While other books have probed the historical roots of America’s love affair with amphetamines — notably Nicolas Rasmussen’s “On Speed,” published in 2008 — “ADHD Nation” focuses on an unholy alliance between drugmakers, academic psychiatrists, policy makers and celebrity shills like Glenn Beck that Schwarz brands the “A.D.H.D. industrial complex.” The insidious genius of this alliance, he points out, was selling the disorder rather than the drugs, in the guise of promoting A.D.H.D. “awareness.” By bankrolling studies, cultivating mutually beneficial relationships with psychopharmacologists at prestigious universities like Harvard and laundering its marketing messages through trusted agencies like the World Health Organization, the pharmaceutical industry created what Schwarz aptly terms “a self-affirming circle of science, one that quashed all dissent.”
In a narrative that unfolds with the momentum of a thriller, he depicts pediatricians’ waiting rooms snowed under with pharma-funded brochures, parents clamoring to turn their allegedly underachieving children into academic superstars and kids showered with pills whose long-term effects on the developing brain (particularly when taken in combination) are still barely understood. In one especially harrowing section of the book, Schwarz traces the Icarus-like trajectory of Richard Fee, an aspiring medical student who fakes the symptoms of A.D.H.D. to get access to drugs that will help him cope with academic pressure. When he eventually descends into amphetamine psychosis, his father tells his doctor that if he doesn’t stop furnishing his son with Adderall, he’ll die. Two weeks after burning through his supply, Fee hanged himself in a closet.

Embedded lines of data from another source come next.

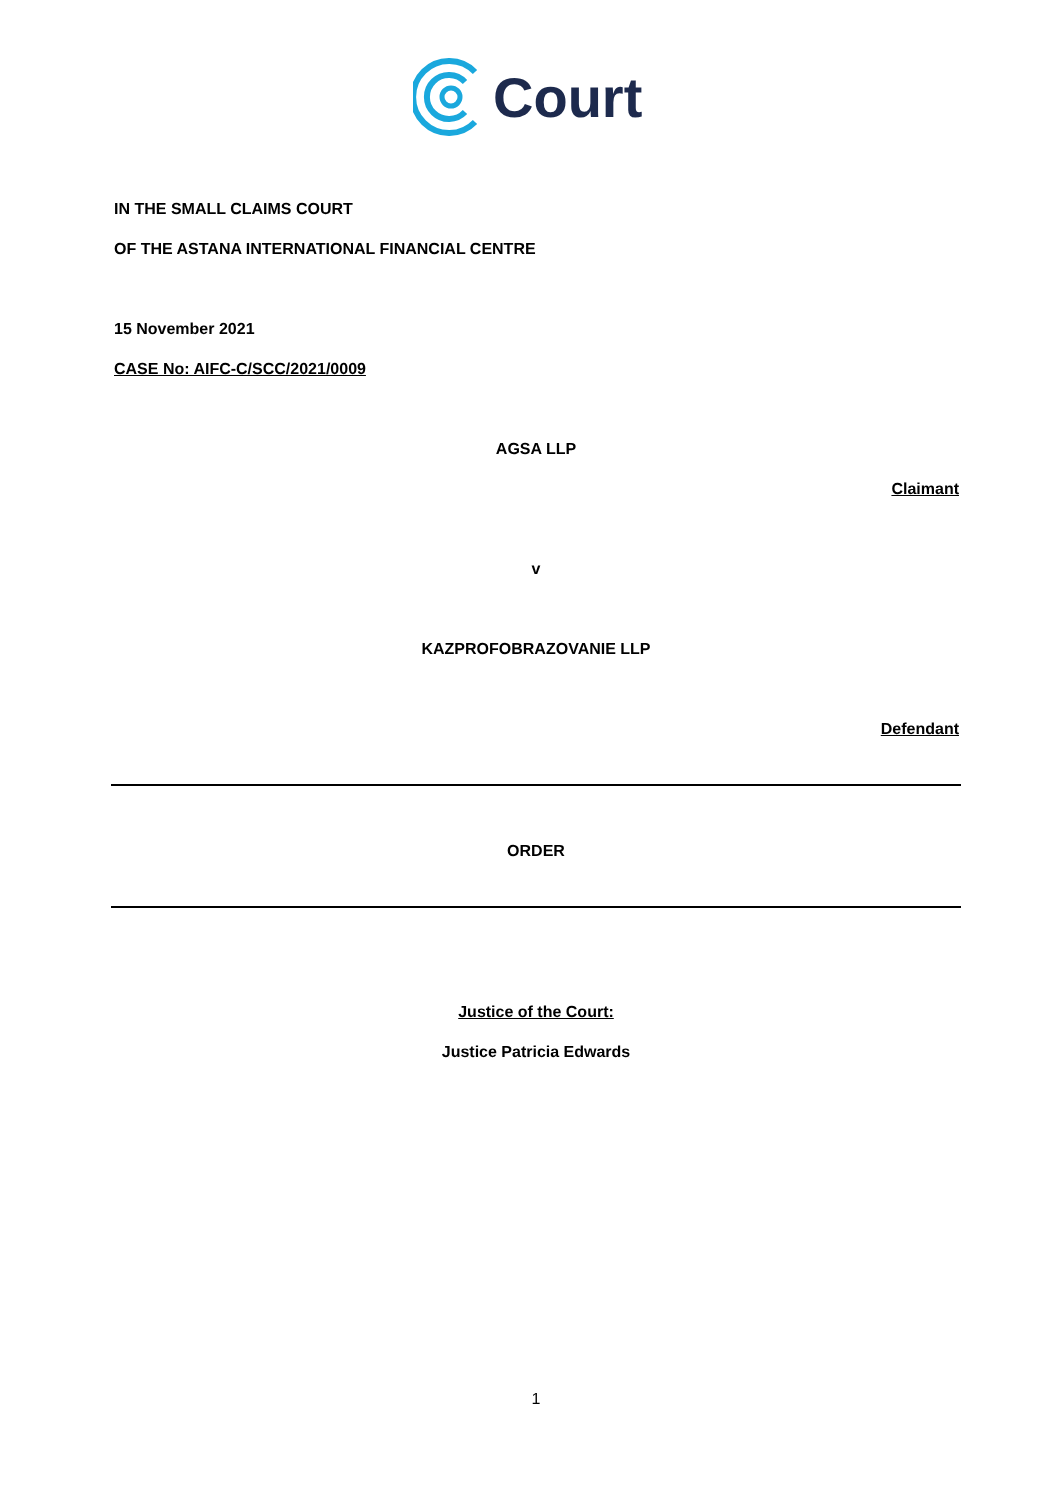Court
IN THE SMALL CLAIMS COURT
OF THE ASTANA INTERNATIONAL FINANCIAL CENTRE
15 November 2021
CASE No: AIFC-C/SCC/2021/0009
AGSA LLP
Claimant
v
KAZPROFOBRAZOVANIE LLP
Defendant
ORDER
Justice of the Court:
Justice Patricia Edwards
1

“ADHD Nation” should be required reading for those who seek to understand how a field that once aimed to ameliorate the behavioral problems of children in a broad therapeutic context abdicated its mission to the stockholders of corporations like Shire and Lilly. Schwarz is sounding an alarm for a fire that looks nowhere near abating.
Steve Silberman is the author of “NeuroTribes: The Legacy of Autism and the Future of Neurodiversity.”